As mentioned previously, the North and South had starkly different economies; one was predominantly industrial, and one consisted of plantations and farms cultivating tobacco and cotton while relying heavily on slave labor for labor purposes. Due to these stark economic disparities between regions, it proved hard for any common interests between them.

As a result, both sides of the country viewed political representation as essential to their own economic and social systems. Each side worried about “outsiders” having too much power in Congress. In contrast, their delegates should have had more excellent representation than those from other states – leading to political crises throughout the 1800s, particularly during its first half-century.

By the end of the decade, tensions had reached a boiling point. President Andrew Jackson, a Democrat from Kentucky, attempted to ease these divisions through an appeal targeted toward white working men from all parts of America – an attempt that proved ultimately futile.

By the late 1800s, it had become clear that divisions in culture and economy would persist. This culminated in the tragic Civil War, which pitted Americans against each other due to sectionalism.


In the 1800s, sectionalism led to tensions that culminated in the Civil War. The country was deeply divided over slavery: Northerners opposed it, while Southerners saw it as morally and economically necessary; these divisions gave rise to regional loyalties that overrode any sense of national cohesion.

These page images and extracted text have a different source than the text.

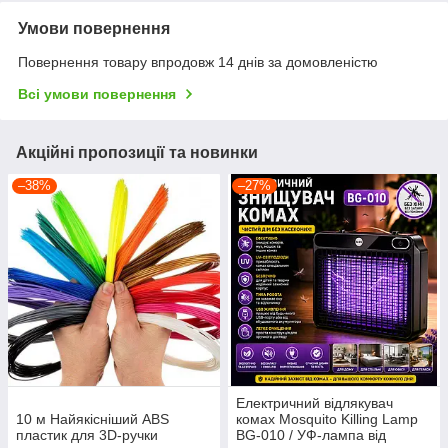
Умови повернення
Повернення товару впродовж 14 днів за домовленістю
Всі умови повернення
Акційні пропозиції та новинки
–38%
–27%
Електричний відлякувач
10 м Найякісніший ABS
комах Mosquito Killing Lamp
пластик для 3D-ручки
BG-010 / УФ-лампа від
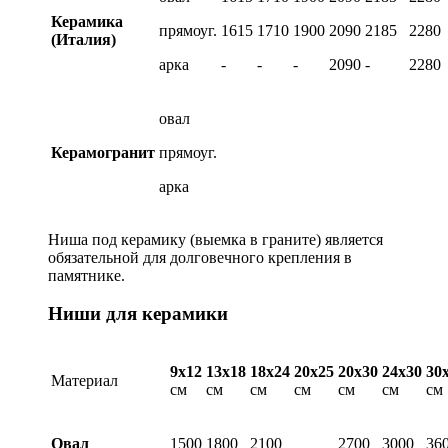
Керамика
прямоуг.
1615
1710
1900
2090
2185
2280
(Италия)
арка
-
-
-
2090
-
2280
овал
Керамогранит
прямоуг.
арка
Ниша под керамику (выемка в граните) является
обязательной для долговечного крепления в
памятнике.
Ниши для керамики
9х12
13х18
18х24
20х25
20х30
24х30
30
Материал
см
см
см
см
см
см
см
Овал
1500
1800
2100
2700
3000
36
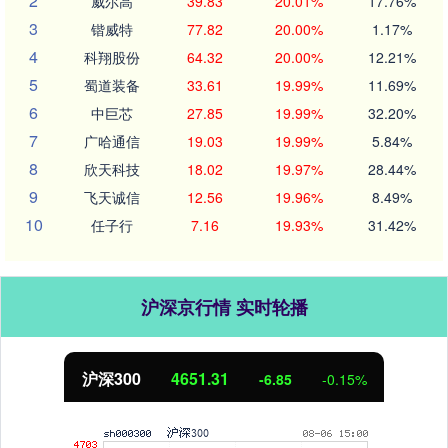
2
威尔高
39.83
20.01%
17.76%
3
锴威特
77.82
20.00%
1.17%
4
科翔股份
64.32
20.00%
12.21%
5
蜀道装备
33.61
19.99%
11.69%
6
中巨芯
27.85
19.99%
32.20%
7
广哈通信
19.03
19.99%
5.84%
8
欣天科技
18.02
19.97%
28.44%
9
飞天诚信
12.56
19.96%
8.49%
10
任子行
7.16
19.93%
31.42%
沪深京行情 实时轮播
沪深300
4651.31
-6.85
-0.15%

Slavery not only played an economic but cultural role in America. It helped define the South with its dialects, accents, and manner of speech. It created a lifestyle that revolved around cotton production compared to people living more urban lives in Northern areas who typically had more industrialization, being more likely to attend high school themselves than their Southern counterparts.

Differences between the regions were difficult to bridge, evidenced by no meaningful efforts during the first decade of the 19th century to abolish slavery throughout all of America, despite growing support from abolitionist newspapers such as The Liberator. Many historians, such as Frederick Jackson Turner, have suggested that this lack of movement toward eradication led directly to Civil War and fed sectional passions that ultimately caused its outbreak.

After the Civil War, efforts were undertaken to overcome divisions within society. Henry Clay, a Kentucky Whig, worked tirelessly in 1850 to craft compromise legislation that could appease both North and South. Finally, this effort bore fruit with the passage of the Compromise of 1850, which included California becoming an official free state and passing an aggressive Fugitive Slave Act.

Today, many Americans consider the North-South divide to be vestigal or irrelevant to today. Yet Southerners still feel strongly that their heritage and difference should be protected – evident by ongoing disputes regarding Confederate monuments that some see as sources of pride. In contrast, others remember the bloody wars that broke out during that period. Such conflicts reveal areas of great division and disunity even in such a solid and united country as America.